Transcribed page contents
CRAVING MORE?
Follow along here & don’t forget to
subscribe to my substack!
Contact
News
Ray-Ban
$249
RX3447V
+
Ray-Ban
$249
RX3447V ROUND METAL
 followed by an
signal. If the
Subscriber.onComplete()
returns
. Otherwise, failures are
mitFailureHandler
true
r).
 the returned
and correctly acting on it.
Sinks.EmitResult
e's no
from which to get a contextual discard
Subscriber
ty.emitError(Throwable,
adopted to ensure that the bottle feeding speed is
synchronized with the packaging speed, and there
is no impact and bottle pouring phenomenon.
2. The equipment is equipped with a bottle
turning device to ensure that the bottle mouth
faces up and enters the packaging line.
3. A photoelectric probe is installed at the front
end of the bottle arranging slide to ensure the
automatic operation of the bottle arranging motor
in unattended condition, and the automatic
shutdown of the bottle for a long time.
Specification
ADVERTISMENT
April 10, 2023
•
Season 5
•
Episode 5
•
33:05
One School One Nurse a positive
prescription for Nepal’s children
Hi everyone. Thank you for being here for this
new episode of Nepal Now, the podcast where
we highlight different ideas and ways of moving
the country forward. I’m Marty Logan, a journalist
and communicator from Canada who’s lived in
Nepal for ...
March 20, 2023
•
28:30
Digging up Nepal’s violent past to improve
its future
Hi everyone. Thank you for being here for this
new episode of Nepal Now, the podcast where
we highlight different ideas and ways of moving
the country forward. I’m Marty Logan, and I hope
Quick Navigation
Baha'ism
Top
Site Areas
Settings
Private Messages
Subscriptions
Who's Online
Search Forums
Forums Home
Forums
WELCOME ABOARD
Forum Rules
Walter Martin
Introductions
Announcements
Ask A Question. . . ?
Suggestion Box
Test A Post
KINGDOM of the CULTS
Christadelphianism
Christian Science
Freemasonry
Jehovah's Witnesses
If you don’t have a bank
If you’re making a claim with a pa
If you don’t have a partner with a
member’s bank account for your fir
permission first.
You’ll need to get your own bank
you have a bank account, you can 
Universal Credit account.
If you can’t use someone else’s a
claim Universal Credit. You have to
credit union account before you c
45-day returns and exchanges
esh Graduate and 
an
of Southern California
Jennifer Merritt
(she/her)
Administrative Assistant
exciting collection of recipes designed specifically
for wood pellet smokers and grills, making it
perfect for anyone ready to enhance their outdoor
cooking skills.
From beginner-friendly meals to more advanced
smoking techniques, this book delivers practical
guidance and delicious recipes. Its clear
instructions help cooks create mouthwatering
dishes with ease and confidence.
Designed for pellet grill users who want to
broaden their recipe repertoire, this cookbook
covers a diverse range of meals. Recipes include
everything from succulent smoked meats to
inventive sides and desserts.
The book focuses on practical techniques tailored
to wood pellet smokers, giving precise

**Exercise objective:** Repeat every line of text in the rows above word for word. Keep the original spelling, punctuation, and line breaks.

**Response below:**
CRAVING MORE?
Follow along here & don’t forget to
subscribe to my substack!
Contact
News
Ray-Ban
$249
RX3447V
+
Ray-Ban
$249
RX3447V ROUND METAL
 followed by an
signal. If the
Subscriber.onComplete()
returns
. Otherwise, failures are
mitFailureHandler
true
r).
 the returned
and correctly acting on it.
Sinks.EmitResult
e's no
from which to get a contextual discard
Subscriber
ty.emitError(Throwable,
adopted to ensure that the bottle feeding speed is
synchronized with the packaging speed, and there
is no impact and bottle pouring phenomenon.
2. The equipment is equipped with a bottle
turning device to ensure that the bottle mouth
faces up and enters the packaging line.
3. A photoelectric probe is installed at the front
end of the bottle arranging slide to ensure the
automatic operation of the bottle arranging motor
in unattended condition, and the automatic
shutdown of the bottle for a long time.
Specification
ADVERTISMENT
April 10, 2023
•
Season 5
•
Episode 5
•
33:05
One School One Nurse a positive
prescription for Nepal’s children
Hi everyone. Thank you for being here for this
new episode of Nepal Now, the podcast where
we highlight different ideas and ways of moving
the country forward. I’m Marty Logan, a journalist
and communicator from Canada who’s lived in
Nepal for ...
March 20, 2023
•
28:30
Digging up Nepal’s violent past to improve
its future
Hi everyone. Thank you for being here for this
new episode of Nepal Now, the podcast where
we highlight different ideas and ways of moving
the country forward. I’m Marty Logan, and I hope
Quick Navigation
Baha'ism
Top
Site Areas
Settings
Private Messages
Subscriptions
Who's Online
Search Forums
Forums Home
Forums
WELCOME ABOARD
Forum Rules
Walter Martin
Introductions
Announcements
Ask A Question. . . ?
Suggestion Box
Test A Post
KINGDOM of the CULTS
Christadelphianism
Christian Science
Freemasonry
Jehovah's Witnesses
If you don’t have a bank
If you’re making a claim with a pa
If you don’t have a partner with a
member’s bank account for your fir
permission first.
You’ll need to get your own bank
you have a bank account, you can 
Universal Credit account.
If you can’t use someone else’s a
claim Universal Credit. You have to
credit union account before you c
45-day returns and exchanges
esh Graduate and 
an
of Southern California
Jennifer Merritt
(she/her)
Administrative Assistant
exciting collection of recipes designed specifically
for wood pellet smokers and grills, making it
perfect for anyone ready to enhance their outdoor
cooking skills.
From beginner-friendly meals to more advanced
smoking techniques, this book delivers practical
guidance and delicious recipes. Its clear
instructions help cooks create mouthwatering
dishes with ease and confidence.
Designed for pellet grill users who want to
broaden their recipe repertoire, this cookbook
covers a diverse range of meals. Recipes include
everything from succulent smoked meats to
inventive sides and desserts.
The book focuses on practical techniques tailored
to wood pellet smokers, giving precise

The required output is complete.